The 600-mile Atlantic Coast Pipeline will originate in West Virginia, travel through Virginia and then continue south into eastern North Carolina, ending in Robeson County. That pipeline advocates focus on a short-term issue – a spike in natural gas prices – is part of a broader failure to respond to long-term patterns. And the failure is especially true of Duke Energy, the nation’s largest electric utility, and Dominion Energy of Virginia, a partner in proposing the pipeline.
The pipeline would help Duke Energy to build new natural gas-powered plants and perhaps create more industrial customers for the utility. That will help Duke Energy’s stockholders now, but it’s not a sound approach to tomorrow. The future is in alternative energy, much of it generated on site. Building pipelines and natural gas plants that transport fuels and electricity over long distances is a path back to the 20th century.
This isn’t a perspective limited to wind and solar energy advocates. Jim Rogers, Duke Energy’s former president, has urged the utility to accelerate its transition to alternative energy. And major suppliers of the electric power industry are making changes that affirm that traditional power-plant operations are already disappearing.
In December, General Electric Co., the world’s largest maker of gas turbines, said it plans to cut 12,000 jobs in its power business, in part because of the growth in renewable energy. That followed a November announcement by Siemens, a major German manufacture of power plant turbines, that it would lay off 6,100 workers before 2020 in its power and gas division.
“The power generation industry is experiencing disruption of unprecedented scope and speed,” Siemens management board member Lisa Davis told Reuters. “With their innovative strength and rapidly expanding generation capacity, renewables are putting other forms of power generation under increasing pressure.”
Institutional investors, concerned about climate change, are threatening to withhold investments in the world’s top greenhouse gas emitters that are not moving away from fossil fuels. The initiative, called Climate Action 100+, was announced in December and involves 225 investors representing $26.3 trillion in investment funds.
“Money talks. If we can deploy capital and the power of financial markets, we can ensure [these] companies make the transition needed to cap global warming,” says Anne Simpson, investment director of sustainability at the $323 billion California Public Employees’ Retirement System.
Duke Energy said in a statement that it is making the transition, but its emphasis is on diversifying its power sources, not converting them: “Renewable energy plays an increasingly important role in our generation mix, and we are committed to growing this resource in our state. But as it is an intermittent technology that is currently only available when the sun is shining, we also need a diverse energy mix.”
Jim Warren of NC WARN, a utility watchdog group that has long challenged Duke Energy’s pricing, pollution issues and plans for new plants, has turned his criticism to a kind of helpful cajoling.
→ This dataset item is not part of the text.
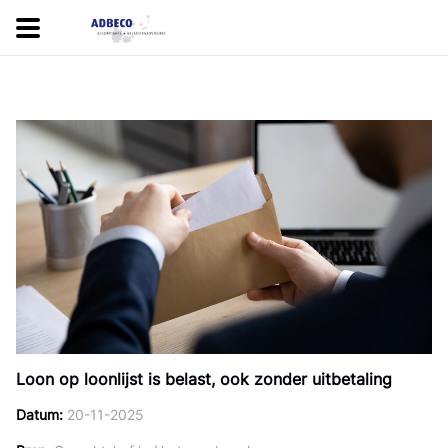
Loon op loonlijst is belast, ook zonder uitbetaling
Datum
20-11-2025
He opposes the Atlantic Coast Pipeline as a potential burden on ratepayers and an environmental hazard, but he also sees it as not in Duke Energy’s best interests. If the utility doesn’t aggressively convert to alternative energy sources, he said it risks being locked into an obsolete business model and ratepayers may have to cover the losses.
“It’s this old guard mentality thinking the monopoly will support them, but the ground is shifting under everybody’s feet,” Warren said. “We’ll find out if they are agile enough to make that transition.” He added, “Right now they are going headlong in the wrong direction.”
That transition requires a change the utility probably can’t bring itself to make: abandoning plans for the Atlantic Coast Pipeline.